Text block.
[Start]
As Miles Sees It As Miles Sees It

Yo BaBay What’s Up?  Miles in the House!

I bet you guys thought you was rid of me for a minute.  Well remember I’m still out here trying to find a j-o-b so I got a lot of time on my hands.  Besides I saw Ten’s remark about me being “1 foot- none” and it ain’t funny.  I ain’t said nothing about him being old enough to remember listening to Buck Rogers and the Lone Ranger on one of them big ass floor model Motorola radios.  You know the ones, the one’s that had them big old filament tubes inside and looked like a mini pipe organ!Well anyway, I’ve been trying to get some Christmas shopping done but I gotta admit it’s getting a little crazy out there.  You can’t go to the Mall, to church or be standing at the bus stop without somebody rollin’ up on ya.  I mean I ain’t no punk or nuthin,  I’m just saying …..

Speaking of punks, he’s my boy and all but a sprung finger woulda never had Dr. J or Mike on the bench.

Anyway, I was checking out this book, “More Matrix and Philosophy – Revolutions and Reloaded Decoded.” edited by William Irwin, and in the book they were talking about popular  culture and philosophy and how movies like The Matrix trilogy relate to today.  They also talk about the recent wave of homicides that might have been inspired by movies like The Matrix or at least how the culprits used the movie as an excuse for what they did.

What the book said was since 1999, when the first Matrix flick was released, “a lot of criminal defendants have offered a novel plea: not guilty by reason of The Matrix. ”  They claimed that at the time they committed their crime  they were so sprung on The Matrix that they were “legally insane or not fully responsible for what they did.”

Lee Boyd Malvo, the eighteen-year-old shooter in the 2002 Washington D. C. – area sniper killings, used this plea to beat the death penalty (he was sentenced instead to life in prison without the possibility of parole.)
[End]
Data entries:
[Start]
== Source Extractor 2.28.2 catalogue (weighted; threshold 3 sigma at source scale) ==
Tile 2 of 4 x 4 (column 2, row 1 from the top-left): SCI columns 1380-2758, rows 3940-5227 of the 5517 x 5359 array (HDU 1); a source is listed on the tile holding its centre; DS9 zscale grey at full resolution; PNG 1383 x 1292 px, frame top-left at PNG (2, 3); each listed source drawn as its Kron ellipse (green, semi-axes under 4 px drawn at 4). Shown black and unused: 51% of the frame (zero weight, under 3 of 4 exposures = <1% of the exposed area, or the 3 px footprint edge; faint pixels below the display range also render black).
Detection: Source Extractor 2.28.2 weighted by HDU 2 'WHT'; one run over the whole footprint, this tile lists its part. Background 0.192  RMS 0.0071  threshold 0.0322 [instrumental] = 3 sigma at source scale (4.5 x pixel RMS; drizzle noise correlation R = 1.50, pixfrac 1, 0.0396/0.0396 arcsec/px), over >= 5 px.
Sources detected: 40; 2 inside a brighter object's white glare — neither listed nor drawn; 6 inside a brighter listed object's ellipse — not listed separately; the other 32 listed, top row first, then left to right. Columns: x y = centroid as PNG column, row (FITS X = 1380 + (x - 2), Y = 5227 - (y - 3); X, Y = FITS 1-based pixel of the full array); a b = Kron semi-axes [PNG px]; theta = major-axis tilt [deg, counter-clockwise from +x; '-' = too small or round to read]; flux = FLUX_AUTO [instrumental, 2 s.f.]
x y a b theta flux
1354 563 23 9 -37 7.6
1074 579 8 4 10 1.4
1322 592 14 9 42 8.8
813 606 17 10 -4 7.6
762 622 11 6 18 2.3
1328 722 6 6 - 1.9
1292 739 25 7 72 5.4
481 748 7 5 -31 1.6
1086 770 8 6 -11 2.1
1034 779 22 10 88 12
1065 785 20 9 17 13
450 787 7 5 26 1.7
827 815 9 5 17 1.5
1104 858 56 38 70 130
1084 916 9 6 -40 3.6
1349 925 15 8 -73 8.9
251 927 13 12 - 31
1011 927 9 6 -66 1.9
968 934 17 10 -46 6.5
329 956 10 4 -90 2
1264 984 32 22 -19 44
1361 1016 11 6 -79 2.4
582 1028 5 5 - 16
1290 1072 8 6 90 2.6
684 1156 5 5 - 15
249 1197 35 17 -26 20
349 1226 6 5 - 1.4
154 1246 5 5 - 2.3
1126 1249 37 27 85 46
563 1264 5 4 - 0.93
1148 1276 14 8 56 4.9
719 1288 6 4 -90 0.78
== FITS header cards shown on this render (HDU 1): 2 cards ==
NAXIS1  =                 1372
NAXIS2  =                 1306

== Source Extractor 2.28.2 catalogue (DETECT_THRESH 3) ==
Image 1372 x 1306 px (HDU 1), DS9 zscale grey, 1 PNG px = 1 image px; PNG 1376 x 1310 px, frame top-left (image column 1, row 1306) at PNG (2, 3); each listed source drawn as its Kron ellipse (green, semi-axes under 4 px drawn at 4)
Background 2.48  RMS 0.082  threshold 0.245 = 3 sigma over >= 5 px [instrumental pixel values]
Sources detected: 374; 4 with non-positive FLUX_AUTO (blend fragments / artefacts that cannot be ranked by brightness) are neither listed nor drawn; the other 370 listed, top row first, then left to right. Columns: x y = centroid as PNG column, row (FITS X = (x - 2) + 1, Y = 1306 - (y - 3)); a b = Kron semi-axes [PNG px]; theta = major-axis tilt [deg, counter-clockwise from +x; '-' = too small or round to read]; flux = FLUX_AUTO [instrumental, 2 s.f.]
[End]
Exercise instructions.
[A] In the blog post, what sentence did Lee Boyd Malvo receive instead of the death penalty?
[B] Copy out everything in the records from the line containing "FITS header cards" down through the last line of the records.
The text and the records have no connection to each other.

The responses.
[A] He was sentenced to life in prison without the possibility of parole.

[B]
== FITS header cards shown on this render (HDU 1): 2 cards ==
NAXIS1  =                 1372
NAXIS2  =                 1306

== Source Extractor 2.28.2 catalogue (DETECT_THRESH 3) ==
Image 1372 x 1306 px (HDU 1), DS9 zscale grey, 1 PNG px = 1 image px; PNG 1376 x 1310 px, frame top-left (image column 1, row 1306) at PNG (2, 3); each listed source drawn as its Kron ellipse (green, semi-axes under 4 px drawn at 4)
Background 2.48  RMS 0.082  threshold 0.245 = 3 sigma over >= 5 px [instrumental pixel values]
Sources detected: 374; 4 with non-positive FLUX_AUTO (blend fragments / artefacts that cannot be ranked by brightness) are neither listed nor drawn; the other 370 listed, top row first, then left to right. Columns: x y = centroid as PNG column, row (FITS X = (x - 2) + 1, Y = 1306 - (y - 3)); a b = Kron semi-axes [PNG px]; theta = major-axis tilt [deg, counter-clockwise from +x; '-' = too small or round to read]; flux = FLUX_AUTO [instrumental, 2 s.f.]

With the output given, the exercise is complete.